The various options for solving PermGen problems

I am looking into the various options around garbage collection on a Java 6 18 VM and would like some pointers.

We run our application on JBoss, and occasionally there are the infamous PermGen errors during redeploys. There is a lot of conflicting and obsolete information on the internet about the best way to solve or mitigate this problem.

From what I can see, the following is correct:

  • VM options on their own will not resolve this issue, only postpone it.
  • The only reliable way to fix this problem is to fix coding errors either in the Application Server itself (unlikely) or the code (our code or third-party libraries) that is running in the Application Server (more likely). The filling of Permgen is often the result of references from objects loaded by the application classloader to objects loaded by the Application Server classloader, thus preventing garbage collection of the application's classloader.
  • I have two questions resulting from this:

  • Is the above correct?
  • Where do the VM options CMSClassUnloadingEnabled and CMSPermGenSweepingEnabled come into this? From what I can see CMSClassUnloadingEnabled supercedes or implicitly enables CMSPermGenSweepingEnabled . Do either of them help with the above problem?

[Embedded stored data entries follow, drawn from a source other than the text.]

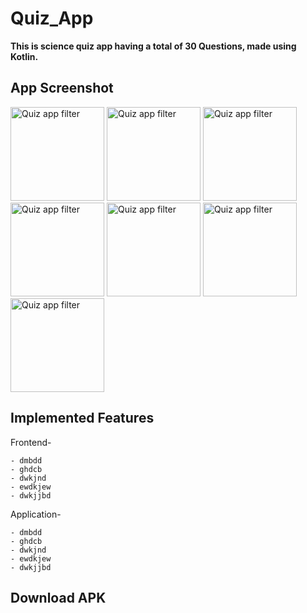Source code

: # Quiz_App
**This is science quiz app having a total of 30 Questions, made using Kotlin.**  

## App Screenshot
<p float="left">
  <img src="https://i.postimg.cc/8Cp7trw6/Screenshot-2022-11-18-15-19-32-830-com-example-adi-quizapp.jpg" width="150" alt="Quiz app filter" >    
  <img src="https://i.postimg.cc/J4RG52xh/Screenshot-2022-11-18-15-34-33-385-com-example-adi-quizapp.jpg" width="150" alt="Quiz app filter" >
  <img src="https://i.postimg.cc/k4jhYZ8d/Screenshot-2022-11-18-15-34-40-744-com-example-adi-quizapp.jpg" width="150" alt="Quiz app filter" >
  <img src="https://i.postimg.cc/Zq5QP4BL/Screenshot-2022-11-18-15-34-54-254-com-example-adi-quizapp.jpg" width="150" alt="Quiz app filter" >
  <img src="https://i.postimg.cc/FsbC270Z/Screenshot-2022-11-18-15-35-10-850-com-example-adi-quizapp.jpg" width="150" alt="Quiz app filter" >
  <img src="https://i.postimg.cc/jSdcmvxx/Screenshot-2022-11-18-15-35-27-239-com-example-adi-quizapp.jpg" width="150" alt="Quiz app filter" >
  <img src="https://i.postimg.cc/bY9QPbFs/Screenshot-2022-11-18-15-36-47-680-com-example-adi-quizapp.jpg" width="150" alt="Quiz app filter" >
</p>

## Implemented Features
  Frontend-
  
    - dmbdd
    - ghdcb
    - dwkjnd
    - ewdkjew
    - dwkjjbd
  
  Application-
  
    - dmbdd
    - ghdcb
    - dwkjnd
    - ewdkjew
    - dwkjjbd
    
## Download APK
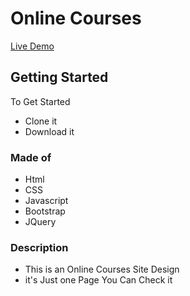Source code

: # Online Courses

<a href="https://alaa-abdallah1.github.io/online-courses" target="_blank">Live Demo</a>

## Getting Started 
  To Get Started 
  * Clone it 
  * Download it

### Made of

* Html
* CSS
* Javascript
* Bootstrap
* JQuery

### Description 

* This is an Online Courses Site Design
* it's Just one Page You Can Check it



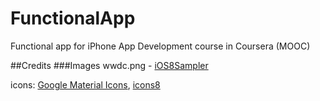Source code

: # FunctionalApp
Functional app for iPhone App Development course in Coursera (MOOC) 

##Credits
###Images
wwdc.png - [iOS8Sampler](https://github.com/shu223/iOS8-Sampler)

icons: [Google Material Icons](https://design.google.com/icons/), [icons8](http://icons8.com/)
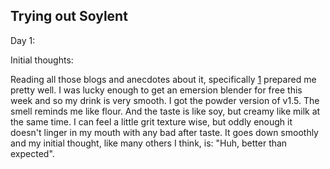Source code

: Trying out Soylent
-------------------------------------------------------------

Day 1:

Initial thoughts:

Reading all those blogs and anecdotes about it, specifically [1] 
prepared me pretty well. I was lucky enough to get an emersion blender
for free this week and so my drink is very smooth. I got the powder
version of v1.5. The smell reminds me like flour. And the taste is like
soy, but creamy like milk at the same time. I can feel a little grit
texture wise, but oddly enough it doesn't linger in my mouth with any
bad after taste. It goes down smoothly and my initial thought, like many
others I think, is: "Huh, better than expected".



[1]:http://fourhourworkweek.com/2013/08/20/soylent/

  • Unfortunately, the answers are:

  • Yes
  • Those VM options will only postpone the problem.
  • The basic problem is that the GC will not garbage collect a strongly reachable object. You need to figure out why those old application class loaders are still reachable after a redeploy ... and fix the leak.

    Alternatively, give up on hot redeployment on your production servers, or restart the web container (eg JBoss) more often.